I'm saying that for a layman explanation, it's reasonable to say that hash outputs are unique. Because following that with "technically, it's more 'practically' unique, theoretically there are collisions but you won't encounter them with probability > 2^-256" (or whatever it is) just confuses the topic to them more than just summarizing. You have to admit that most people won't go on a 200h adventure to learn about the state space of 256+ bits and how to conceptualize tiny statistical probabilities, so there must be a point where you have to cut the explanation to an approximation of the truth. This is true in every field.
I don't like to leave holes like this in people's comprehension. It's OK if people don't end up with an intuitive feeling for how relatively unlikely different things that don't actually happen are, but I want them to be aware of that category as distinct from things which can't happen because the type of argument needed is different.
The air molecules in the room you're in can't all gather in one corner because that's not possible, it's forbidden by conservation rules.
But they won't gather in two opposite corners only because that's so tremendously unlikely, it would be allowed by conservation but statistically it's ludicrous.
The same is true at the opposite end of the spectrum. Almost all real numbers are normal (in all bases) but the nature of "Almost all" in mathematics is different in an important way from "All" and I want people to grasp this difference when I'm discussing properties of numbers. It definitely is not true that all real numbers are normal, you probably rarely think about any normal numbers at all.
> I'm saying that for a layman explanation, it's reasonable to say that hash outputs are unique. [...] theoretically there are collisions but you won't encounter them
You could have said exactly the same thing about MD5 right up until you couldn't. Then you could have said "oh yeah well MD5 is broken, but it's safe to assume you'll never find one for SHA-1", right up until we did.

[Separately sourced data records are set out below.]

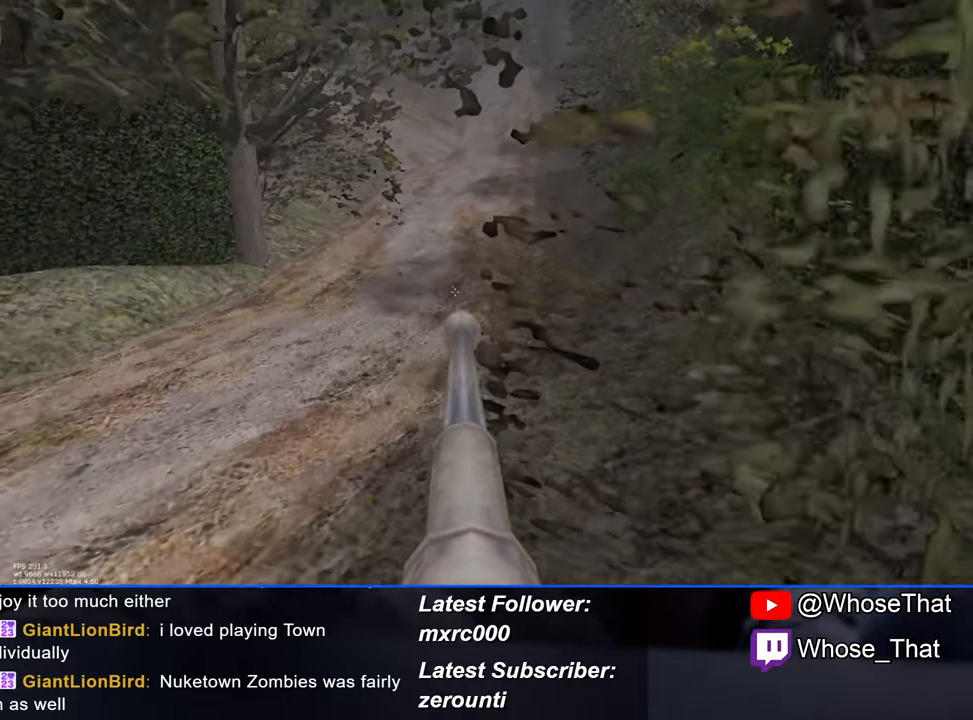
{"keys": ["w"], "events": []}
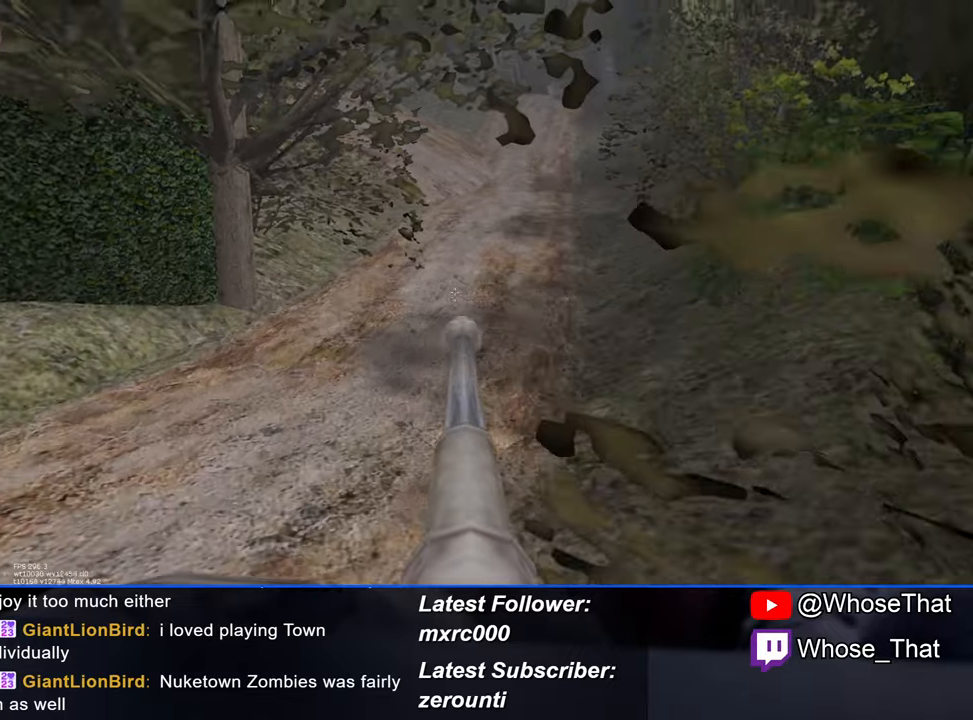
{"keys": ["w"], "events": []}
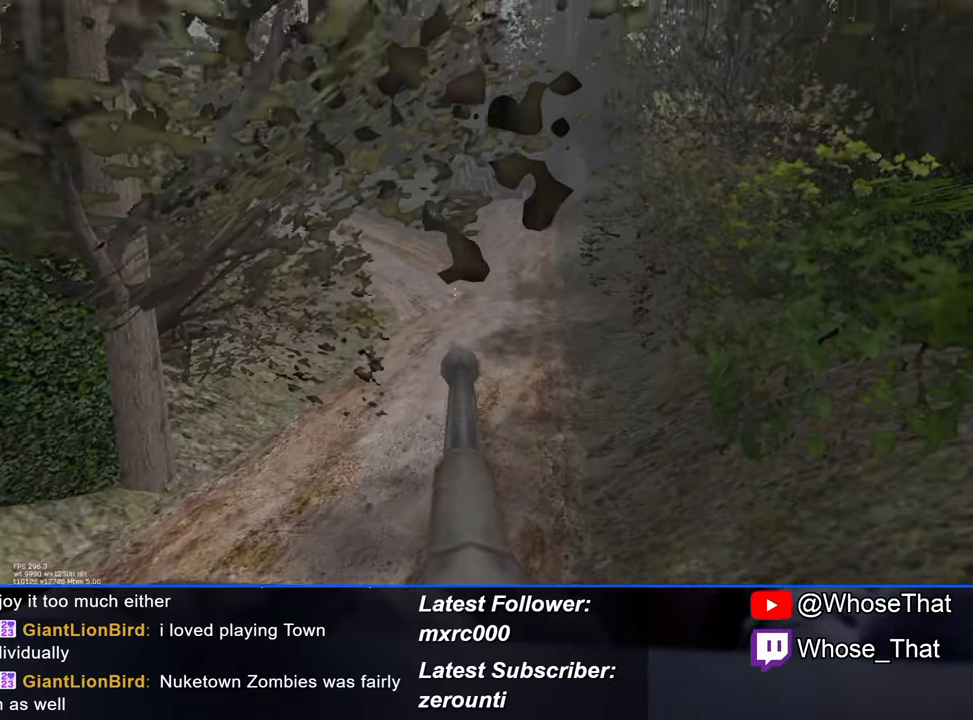
{"keys": ["w"], "events": []}
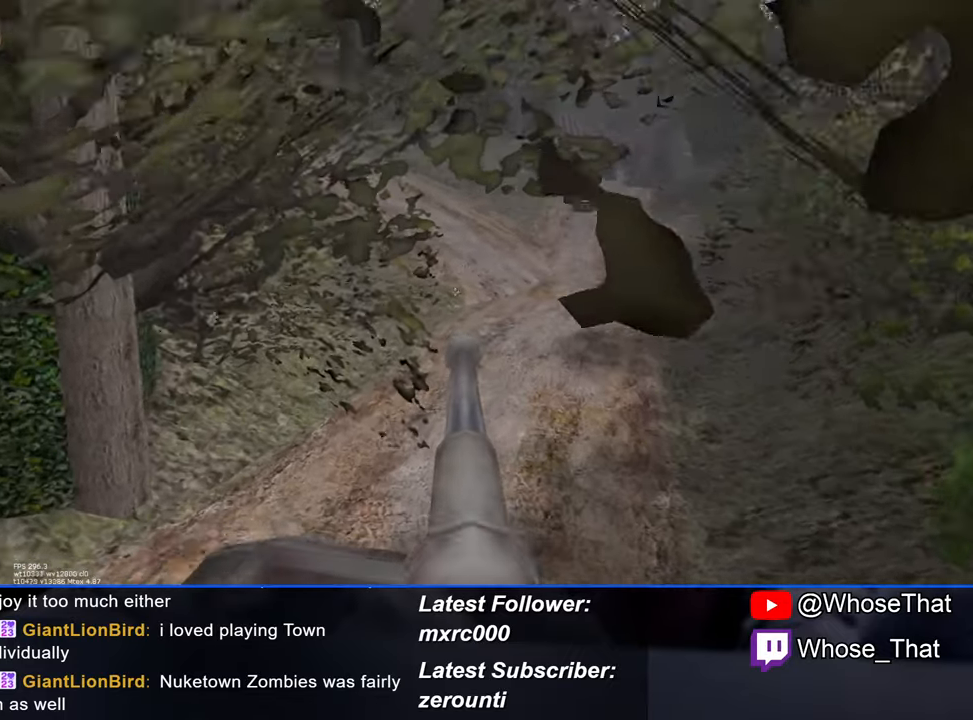
{"keys": ["w"], "events": []}
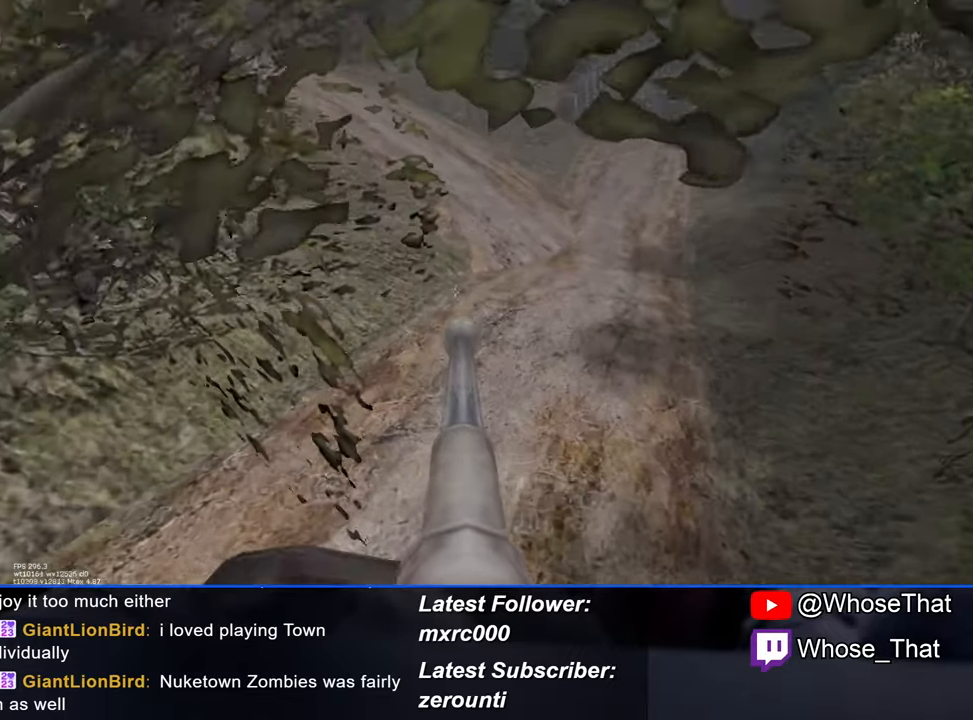
{"keys": ["w"], "events": []}
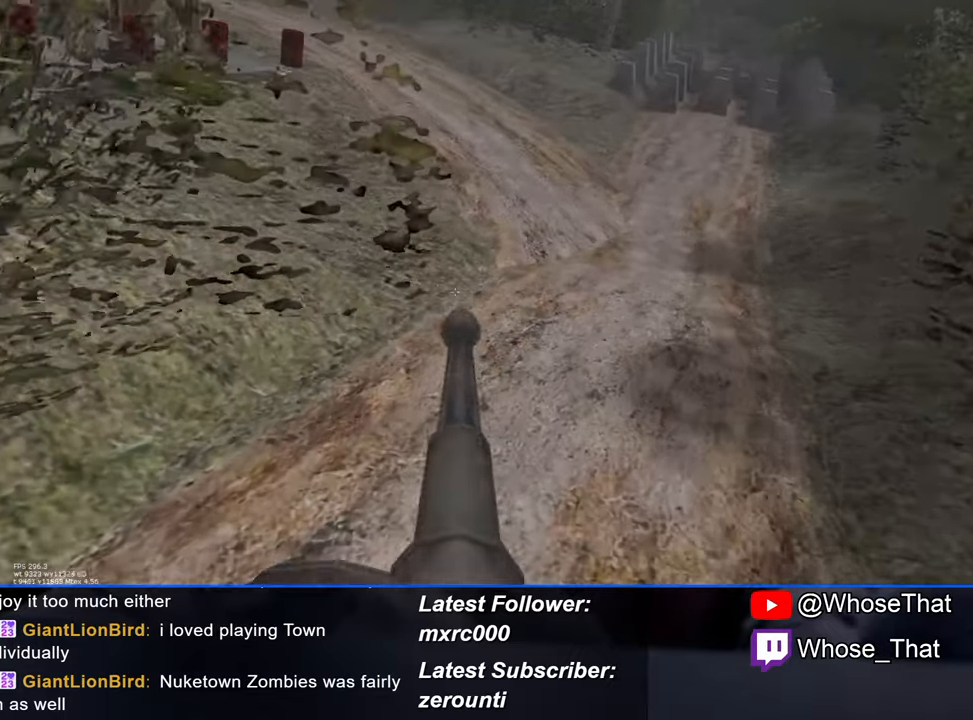
{"keys": ["w"], "events": [[133, "a", "down"], [283, "a", "up"]]}
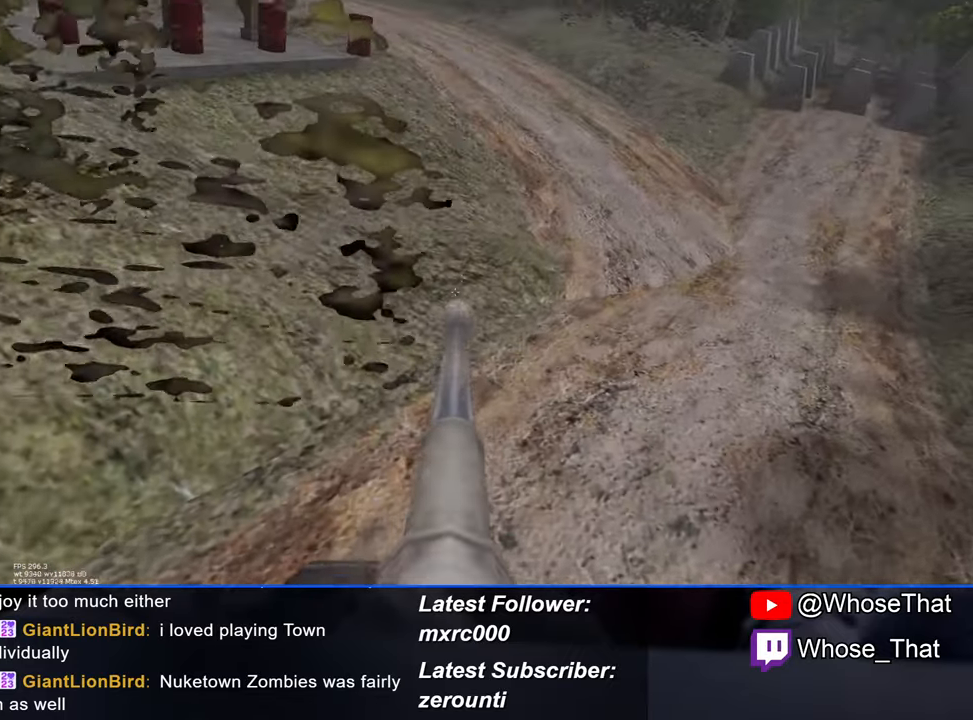
{"keys": ["a", "w"], "events": [[50, "a", "down"], [250, "a", "up"], [383, "a", "down"]]}
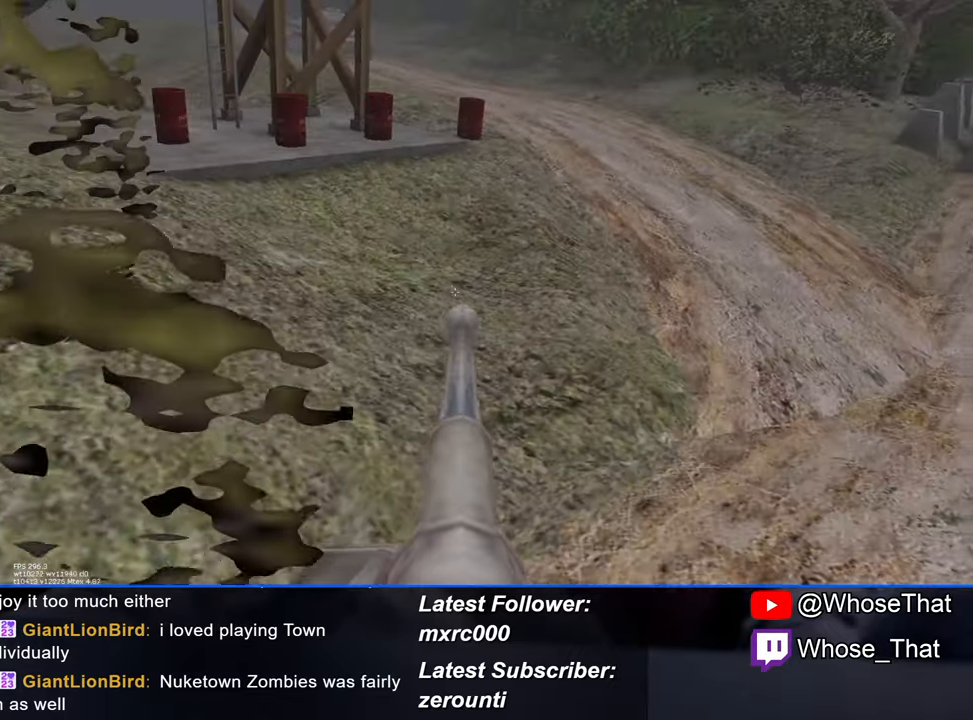
{"keys": ["a", "w"], "events": []}
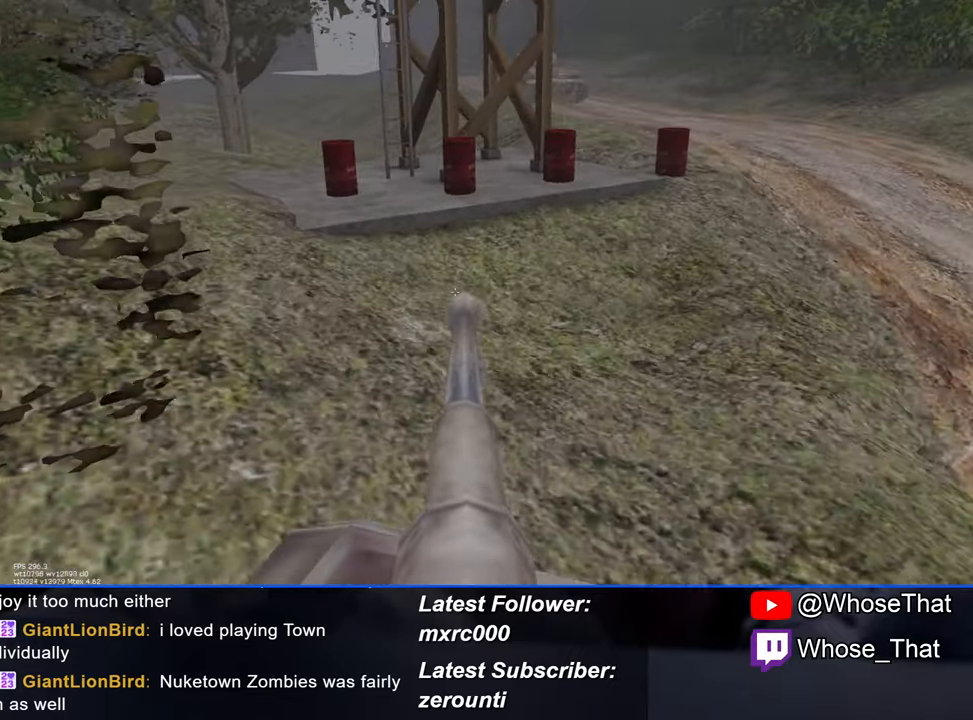
{"keys": ["a", "w"], "events": [[33, "a", "up"], [233, "a", "down"]]}
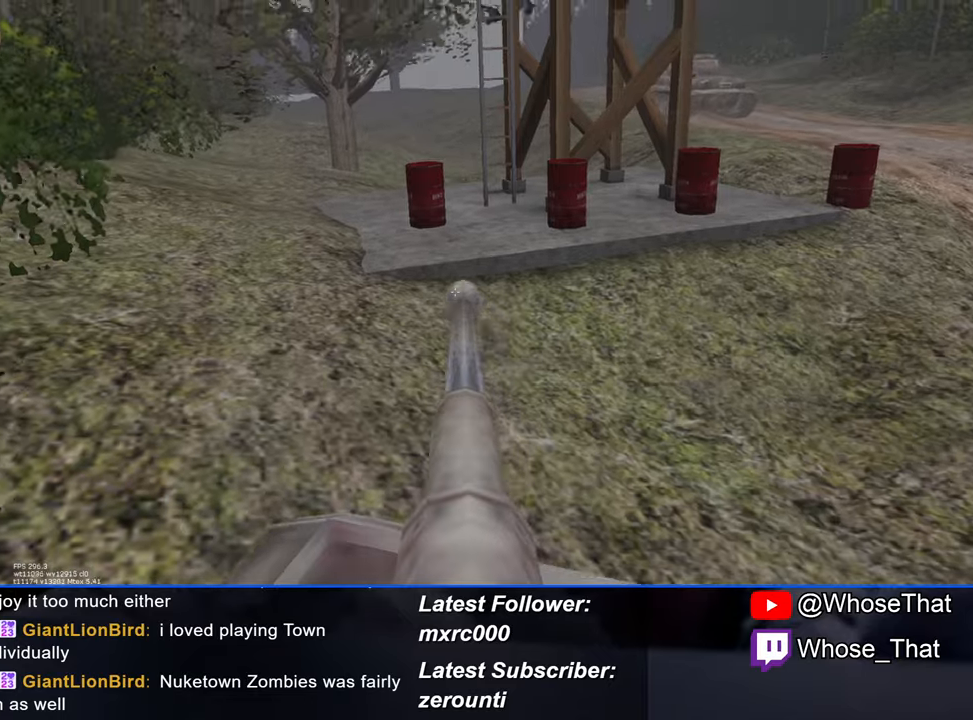
{"keys": ["a", "w"], "events": []}
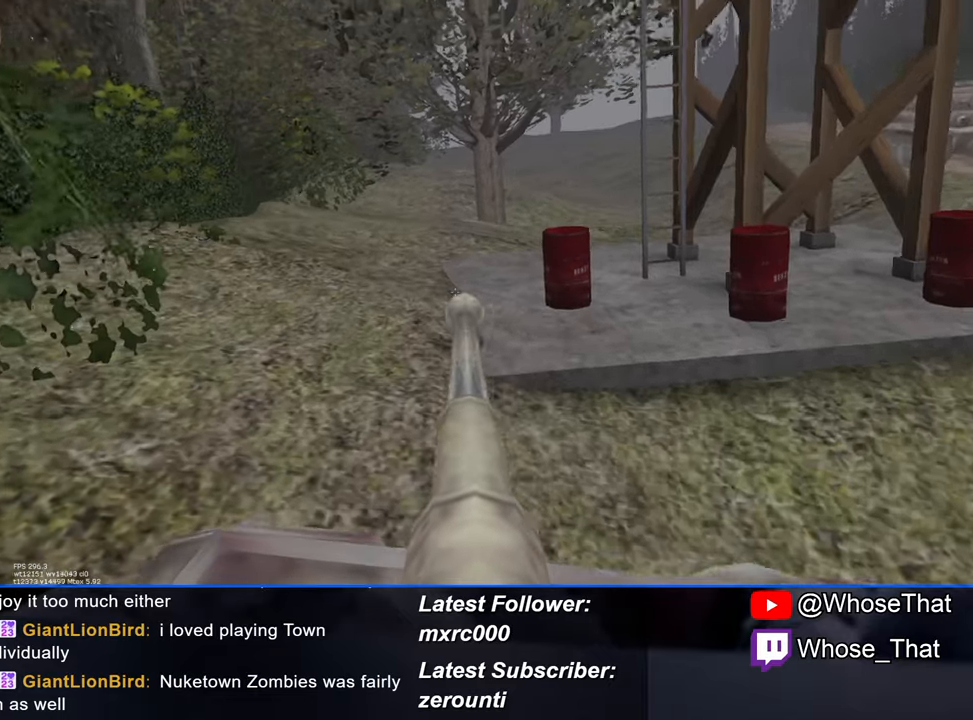
{"keys": ["w"], "events": [[484, "a", "up"]]}
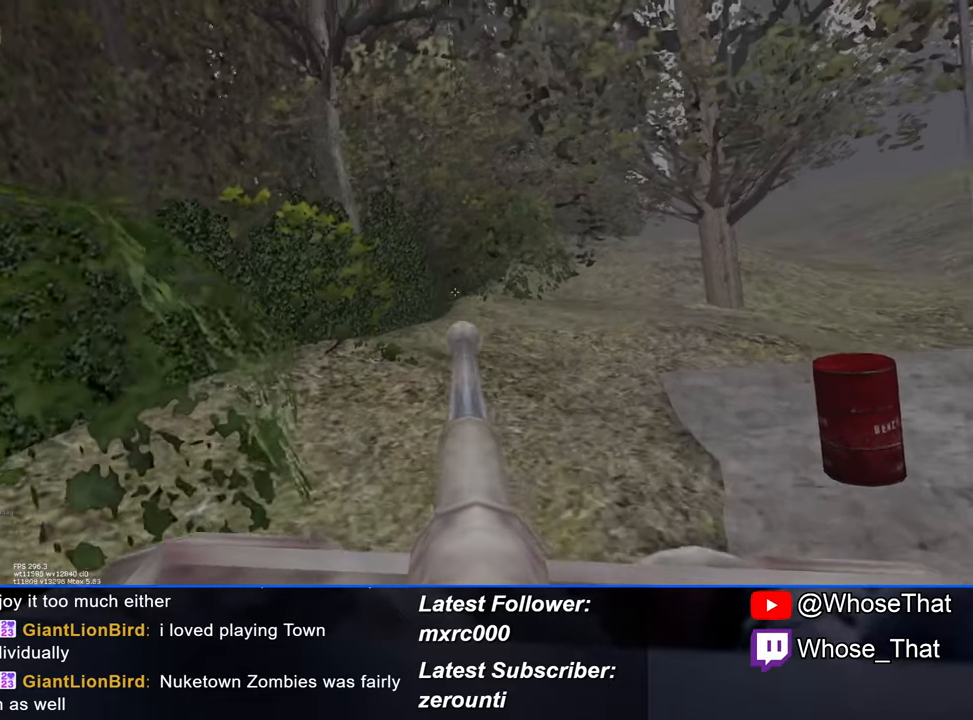
{"keys": ["w"], "events": []}
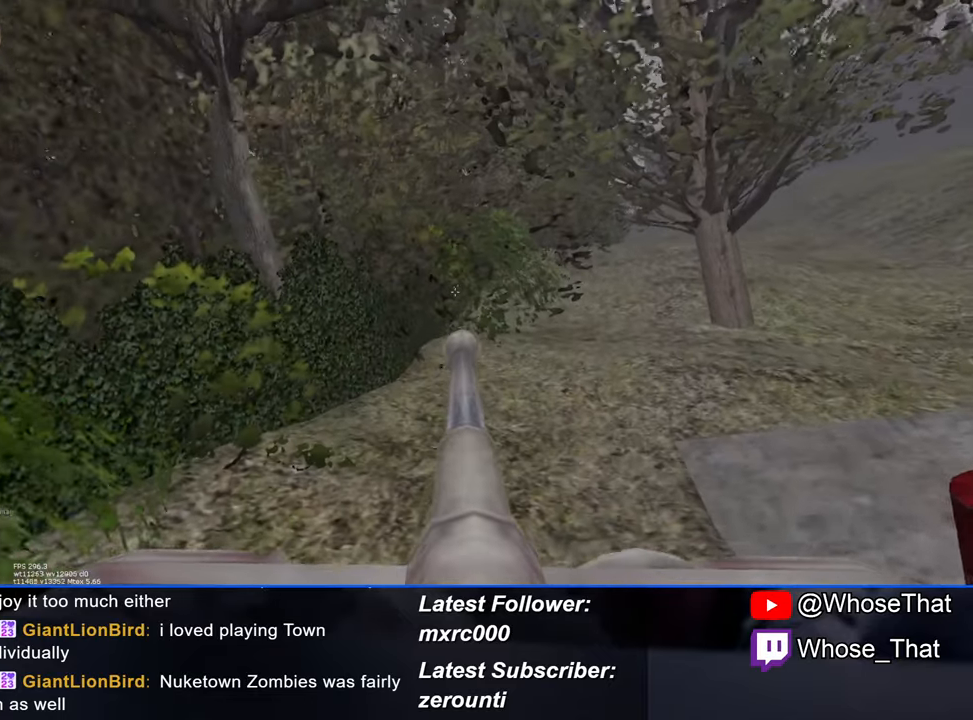
{"keys": ["w"], "events": [[334, "d", "down"], [434, "d", "up"]]}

So if you say "oh yeah well SHA-1 is broken, but it's safe to assume you'll never find one for SHA-256", I disagree.
It would be one thing if collisions in hash functions were found by just repeatedly hashing things until you find a collision. If that were the case, then yes, I'd agree with you on those 1-in-2^256 odds, at least for a while. But by and large, that's not what happens. Over time, weaknesses are found in algorithms which allow you shrink the search space, which significantly changes your odds.
Kind of agree w you, but still feel adding a few words by way of a disclaimer about collisions is much better than presenting as plain truth something that merely approaches it.
I see what you mean, but it sounds like the output is unique, and we probably agree that in this field you need to use sentences that cannot be easily misinterpreted.
That video is really, really awesome! And it won't leave you feeling "Japanese" either. (Which is a great people, btw. I'd really like to go there someday, mostly for the food and language and history. And Anime also, I'm forced to admit.)
That's too harsh, and not in the spirit of the site. Right from the beginning, pg made this distinction:
Empty comments can be ok if they're positive. There's nothing wrong with submitting a comment saying just "Thanks." What we especially discourage are comments that are empty and negative—comments that are mere name-calling.
I'm pretty sure I've seen dang or pg say that quick, low-effort comments that express enthusiasm for a comment or post are fine (whereas low-effort, drive-by dismissals are very much not fine). I've tried searching but it's not obvious what search terms would turn up such a comment.
But I hope my recollection about that is right. Yes we want comments to be substantive in general, but we don't want to be surly or even Grinch-like when someone is just expressing excitement and affirmation for someone else's contribution. I'm sure that's not what pg or dang would want here.